▸ **PAGE EXTRACT**
BEGIN

# Best Nail Cutter for Toy Dogs?



## happylife (Dec 26, 2009)

I was wondering which type of nail cutters would be the best for small dogs? I heard of many different types and don't know where to start!


----------



## rubberduckey273 (Dec 30, 2009)

i prefer the standard dog nail trimmers for small dogs. you should be able to find them in at least two sizes in a pet store, for big dogs and small dogs. they sell other clippers that are supposed to be better for really small dogs, but personally i think they're easier to mess up with.

the ones i like look like this (handles vary)
nail clippers


----------



## all4thedogs (Sep 25, 2006)

I prefer to dremel all dogs nails. Works well with all sizes of dogs and leaves the nails very smooth. Also enables me to get much closer to the quick. 

I do have the orange handled typical clippers. I do like these, and if a dogs nails are really long I will trim them up before dremeling. This is what we always used when I worked for a vet and have found them great for everything from Chihuahuas to Danes


----------



## kazuldra (Jan 4, 2010)

END

▸ **WRITTEN TASK 1**
In the nail cutter thread, what does all4thedogs do before dremeling when a dog's nails are really long?
▸ **WRITTEN TASK 2**
Write the next part of the nail cutter thread, starting with the post from kazuldra.

▸ **LISTED ENTRIES**
BEGIN

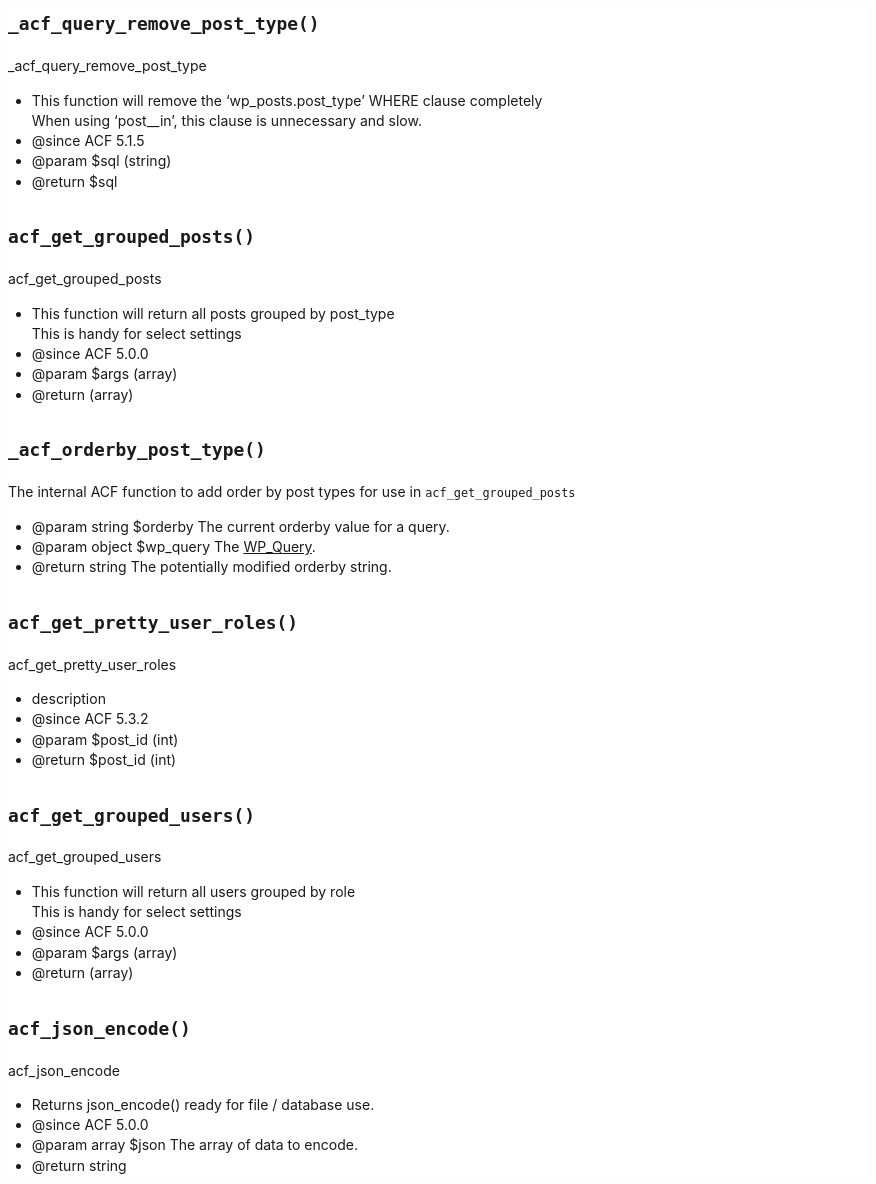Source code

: ## `_acf_query_remove_post_type()`

\_acf\_query\_remove\_post\_type

- This function will remove the ‘wp\_posts.post\_type’ WHERE clause completely  
    When using ‘post\_\_in’, this clause is unnecessary and slow.
- @since ACF 5.1.5
- @param $sql (string)
- @return $sql

## `acf_get_grouped_posts()`

acf\_get\_grouped\_posts

- This function will return all posts grouped by post\_type  
    This is handy for select settings
- @since ACF 5.0.0
- @param $args (array)
- @return (array)

## `_acf_orderby_post_type()`

The internal ACF function to add order by post types for use in `acf_get_grouped_posts`

- @param string $orderby The current orderby value for a query.
- @param object $wp\_query The [WP\_Query](#reference/classes/wp_query).
- @return string The potentially modified orderby string.

## `acf_get_pretty_user_roles()`

acf\_get\_pretty\_user\_roles

- description
- @since ACF 5.3.2
- @param $post\_id (int)
- @return $post\_id (int)

## `acf_get_grouped_users()`

acf\_get\_grouped\_users

- This function will return all users grouped by role  
    This is handy for select settings
- @since ACF 5.0.0
- @param $args (array)
- @return (array)

## `acf_json_encode()`

acf\_json\_encode

- Returns json\_encode() ready for file / database use.
- @since ACF 5.0.0
- @param array $json The array of data to encode.
- @return string
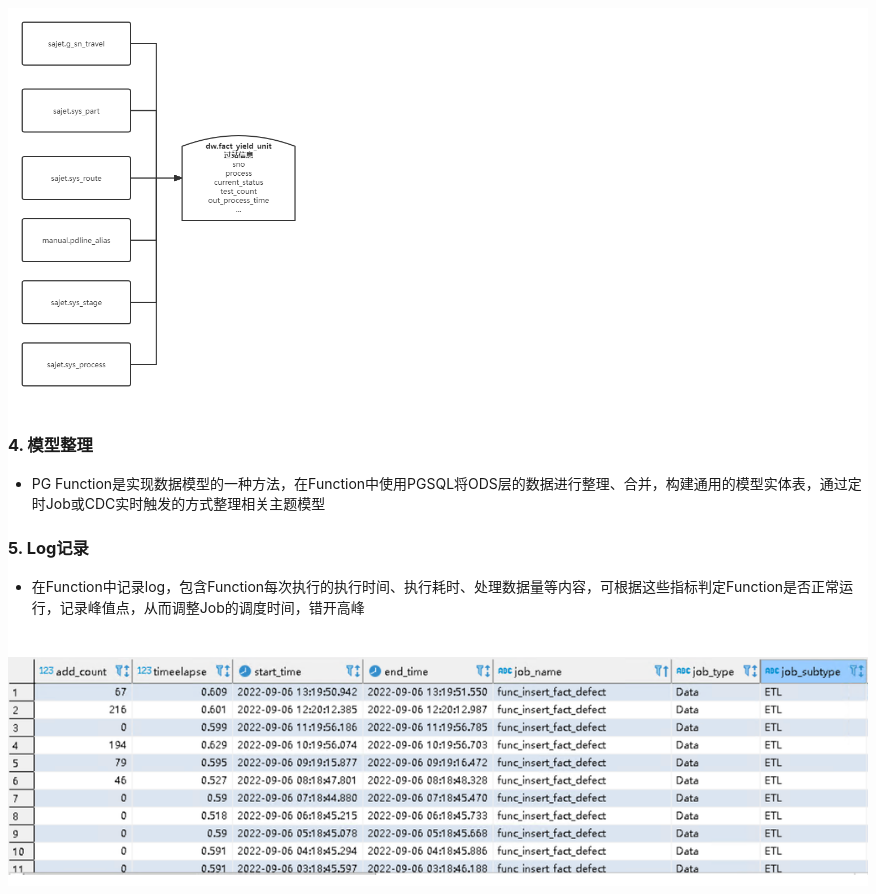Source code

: # <img src="img_6.png" width="35%">



### 4. 模型整理

* PG Function是实现数据模型的一种方法，在Function中使用PGSQL将ODS层的数据进行整理、合并，构建通用的模型实体表，通过定时Job或CDC实时触发的方式整理相关主题模型

### 5. Log记录

* 在Function中记录log，包含Function每次执行的执行时间、执行耗时、处理数据量等内容，可根据这些指标判定Function是否正常运行，记录峰值点，从而调整Job的调度时间，错开高峰
# <img src="img_7.jpg" width="100%">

END

▸ **ANSWER BOX 1**
Trims them with the orange-handled typical clippers.

▸ **ANSWER BOX 2**
On small dogs, I love the scissor-style nail trimmers that are actually designed for cats (and other small pets). They are small and sharp, so I feel like I have more control and am less intimidated by them.

This is if you choose not to file the nails, which is always my first choice.


----------



## rubberduckey273 (Dec 30, 2009)

i also like dremmels and filing, the only problem with dremmeling is that if you have a dog with longer quicks, it just files the nail back to the quick, leaving it long. when you clip the nail with clippers on a regular basis, it tends to push the quick back eventually leaving the nails shorter. i do know that with dogs, like my own, who have really short nails that cant be cut without causing bleeding, dremmeling is awesome to round the nail.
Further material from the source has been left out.